A folder system on a computer might look something like the picture below:

In this challenge, folder systems will be represented by dictionaries where the keys are folders X and the value at X is the list of subfolders of X.
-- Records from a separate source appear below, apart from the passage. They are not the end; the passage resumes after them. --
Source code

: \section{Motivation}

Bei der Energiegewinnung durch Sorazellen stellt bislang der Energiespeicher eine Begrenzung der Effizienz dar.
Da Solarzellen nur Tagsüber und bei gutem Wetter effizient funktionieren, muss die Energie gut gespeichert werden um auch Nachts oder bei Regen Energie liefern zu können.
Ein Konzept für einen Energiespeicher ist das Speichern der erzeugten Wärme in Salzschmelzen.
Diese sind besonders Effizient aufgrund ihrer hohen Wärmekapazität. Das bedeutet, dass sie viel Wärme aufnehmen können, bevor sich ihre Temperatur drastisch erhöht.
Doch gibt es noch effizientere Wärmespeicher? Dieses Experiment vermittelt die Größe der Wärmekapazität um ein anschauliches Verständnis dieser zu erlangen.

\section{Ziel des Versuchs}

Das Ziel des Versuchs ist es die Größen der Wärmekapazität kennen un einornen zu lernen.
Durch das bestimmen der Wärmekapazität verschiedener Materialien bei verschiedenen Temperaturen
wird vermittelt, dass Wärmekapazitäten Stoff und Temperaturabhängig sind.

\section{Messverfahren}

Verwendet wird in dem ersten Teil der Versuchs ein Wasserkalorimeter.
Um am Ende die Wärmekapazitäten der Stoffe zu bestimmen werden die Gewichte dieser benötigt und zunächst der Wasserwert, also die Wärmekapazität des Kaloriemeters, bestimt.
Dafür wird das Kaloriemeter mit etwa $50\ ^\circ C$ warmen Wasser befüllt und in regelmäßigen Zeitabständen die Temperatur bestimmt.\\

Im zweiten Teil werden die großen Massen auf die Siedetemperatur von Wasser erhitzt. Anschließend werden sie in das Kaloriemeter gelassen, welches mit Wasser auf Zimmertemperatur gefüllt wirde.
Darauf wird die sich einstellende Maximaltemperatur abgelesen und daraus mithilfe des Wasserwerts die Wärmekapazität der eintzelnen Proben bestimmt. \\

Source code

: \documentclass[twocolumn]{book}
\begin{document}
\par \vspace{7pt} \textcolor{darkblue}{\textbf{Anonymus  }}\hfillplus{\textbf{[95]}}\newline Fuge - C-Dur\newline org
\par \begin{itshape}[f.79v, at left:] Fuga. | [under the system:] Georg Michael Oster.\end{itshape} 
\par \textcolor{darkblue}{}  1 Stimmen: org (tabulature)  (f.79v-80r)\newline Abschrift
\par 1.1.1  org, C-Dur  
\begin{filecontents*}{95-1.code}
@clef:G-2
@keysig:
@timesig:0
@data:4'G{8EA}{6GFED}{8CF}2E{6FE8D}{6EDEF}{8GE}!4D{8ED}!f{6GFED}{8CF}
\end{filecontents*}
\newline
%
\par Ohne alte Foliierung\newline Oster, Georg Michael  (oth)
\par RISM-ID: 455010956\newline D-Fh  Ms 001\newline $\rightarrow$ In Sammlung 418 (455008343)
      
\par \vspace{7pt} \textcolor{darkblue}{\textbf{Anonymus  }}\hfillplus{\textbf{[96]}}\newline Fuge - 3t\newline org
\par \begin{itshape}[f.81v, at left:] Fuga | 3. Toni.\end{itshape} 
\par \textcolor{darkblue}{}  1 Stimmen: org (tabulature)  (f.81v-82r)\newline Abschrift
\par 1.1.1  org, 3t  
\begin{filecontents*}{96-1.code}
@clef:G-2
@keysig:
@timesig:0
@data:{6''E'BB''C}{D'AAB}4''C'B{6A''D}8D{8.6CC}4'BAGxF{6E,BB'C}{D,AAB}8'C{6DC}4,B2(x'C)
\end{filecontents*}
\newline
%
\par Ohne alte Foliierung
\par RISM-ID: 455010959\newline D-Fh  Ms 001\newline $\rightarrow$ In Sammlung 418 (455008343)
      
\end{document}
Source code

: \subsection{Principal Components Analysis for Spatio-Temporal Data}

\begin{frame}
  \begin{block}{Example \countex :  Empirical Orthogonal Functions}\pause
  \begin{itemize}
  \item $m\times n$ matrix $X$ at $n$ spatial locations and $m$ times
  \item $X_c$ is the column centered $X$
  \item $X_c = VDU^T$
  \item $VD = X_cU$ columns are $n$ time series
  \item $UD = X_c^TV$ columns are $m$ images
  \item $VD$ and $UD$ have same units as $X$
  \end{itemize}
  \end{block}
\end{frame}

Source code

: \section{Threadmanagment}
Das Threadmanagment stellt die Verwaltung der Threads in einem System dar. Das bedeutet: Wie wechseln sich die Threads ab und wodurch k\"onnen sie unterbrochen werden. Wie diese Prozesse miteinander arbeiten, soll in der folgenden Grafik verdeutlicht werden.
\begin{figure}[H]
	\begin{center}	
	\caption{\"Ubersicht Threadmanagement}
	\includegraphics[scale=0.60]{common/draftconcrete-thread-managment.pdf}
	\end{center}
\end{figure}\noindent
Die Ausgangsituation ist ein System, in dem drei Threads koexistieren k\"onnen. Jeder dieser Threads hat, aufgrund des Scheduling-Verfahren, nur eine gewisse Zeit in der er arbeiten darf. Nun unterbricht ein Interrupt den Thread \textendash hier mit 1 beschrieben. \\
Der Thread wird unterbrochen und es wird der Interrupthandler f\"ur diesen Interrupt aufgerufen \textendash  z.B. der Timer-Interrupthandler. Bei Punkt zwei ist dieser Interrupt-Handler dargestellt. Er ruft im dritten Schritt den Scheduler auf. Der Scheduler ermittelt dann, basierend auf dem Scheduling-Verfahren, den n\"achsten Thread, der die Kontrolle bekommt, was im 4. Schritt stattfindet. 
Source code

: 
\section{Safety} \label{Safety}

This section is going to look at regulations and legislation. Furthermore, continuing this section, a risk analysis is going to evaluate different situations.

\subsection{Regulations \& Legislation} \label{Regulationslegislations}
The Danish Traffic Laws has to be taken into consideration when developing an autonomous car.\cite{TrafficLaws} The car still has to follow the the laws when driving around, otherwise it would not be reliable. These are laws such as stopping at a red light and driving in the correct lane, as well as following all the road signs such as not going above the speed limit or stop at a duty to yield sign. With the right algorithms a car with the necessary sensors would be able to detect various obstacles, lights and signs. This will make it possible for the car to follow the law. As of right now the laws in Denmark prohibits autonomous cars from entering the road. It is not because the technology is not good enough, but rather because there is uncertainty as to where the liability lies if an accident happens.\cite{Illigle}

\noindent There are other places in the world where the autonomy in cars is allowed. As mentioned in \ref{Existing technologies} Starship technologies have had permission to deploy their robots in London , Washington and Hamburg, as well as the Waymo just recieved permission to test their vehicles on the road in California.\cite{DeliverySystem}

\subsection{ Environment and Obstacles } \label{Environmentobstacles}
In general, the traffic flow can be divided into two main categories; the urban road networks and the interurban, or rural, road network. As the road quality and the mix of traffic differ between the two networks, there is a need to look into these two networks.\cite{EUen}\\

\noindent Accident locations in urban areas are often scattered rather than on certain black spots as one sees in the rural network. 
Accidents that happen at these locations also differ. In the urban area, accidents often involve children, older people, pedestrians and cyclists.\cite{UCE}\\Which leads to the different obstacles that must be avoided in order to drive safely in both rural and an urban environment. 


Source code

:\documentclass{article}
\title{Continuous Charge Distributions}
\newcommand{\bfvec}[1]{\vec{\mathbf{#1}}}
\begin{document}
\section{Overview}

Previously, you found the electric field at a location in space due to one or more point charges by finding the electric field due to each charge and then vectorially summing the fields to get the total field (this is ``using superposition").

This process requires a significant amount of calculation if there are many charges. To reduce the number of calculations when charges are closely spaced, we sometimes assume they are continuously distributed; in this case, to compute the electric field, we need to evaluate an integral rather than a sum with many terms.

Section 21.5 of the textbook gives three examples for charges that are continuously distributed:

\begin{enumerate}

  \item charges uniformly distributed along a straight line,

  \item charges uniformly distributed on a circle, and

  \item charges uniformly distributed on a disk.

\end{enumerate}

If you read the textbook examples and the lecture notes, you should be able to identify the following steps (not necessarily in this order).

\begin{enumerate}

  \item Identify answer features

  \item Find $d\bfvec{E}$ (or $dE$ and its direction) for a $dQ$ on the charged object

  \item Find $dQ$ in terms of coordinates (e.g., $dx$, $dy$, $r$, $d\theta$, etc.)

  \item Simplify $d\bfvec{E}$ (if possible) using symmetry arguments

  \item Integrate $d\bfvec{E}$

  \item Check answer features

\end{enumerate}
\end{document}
For example, the picture above becomes the dictionary:
{
"A": ["B", "C", "D"],
"B": ["E", "F"],
"D": ["G", "H"],
"G": ["I", "J"],
"H": ["K"]
}
The inputs for this challenge will be:
X and Y.Write a function that finds the "smallest" folder containing both X and Y (in the illustration, this is the lowest folder for which you can travel down to both X and Y; or, if you view the system as a "family tree", this is the last common ancestor).
last_ancestor({
"A": ["B", "C", "D"],
"B": ["E", "F"],
"D": ["G", "H"],
"G": ["I", "J"],
"H": ["K"]
}, "B", "C") ➞ "A"
last_ancestor({
"A": ["B", "C", "D"],
"B": ["E", "F"],
"D": ["G", "H"],
"G": ["I", "J"],
"H": ["K"]
}, "I", "J") ➞ "G"
last_ancestor({
"A": ["B", "C", "D"],
"B": ["E", "F"],
"D": ["G", "H"],
"G": ["I", "J"],
"H": ["K"]
}, "I", "K") ➞ "D"
last_ancestor({
"A": ["B", "C", "D"],
"B": ["E", "F"],
"D": ["G", "H"],
"G": ["I", "J"],
"H": ["K"]
}, "D", "I") ➞ "D"
last_ancestor({
"A": ["B", "C", "D"],
"B": ["E", "F"],
"D": ["G", "H"],
"G": ["I", "J"],
"H": ["K"]
}, "G", "G") ➞ "G"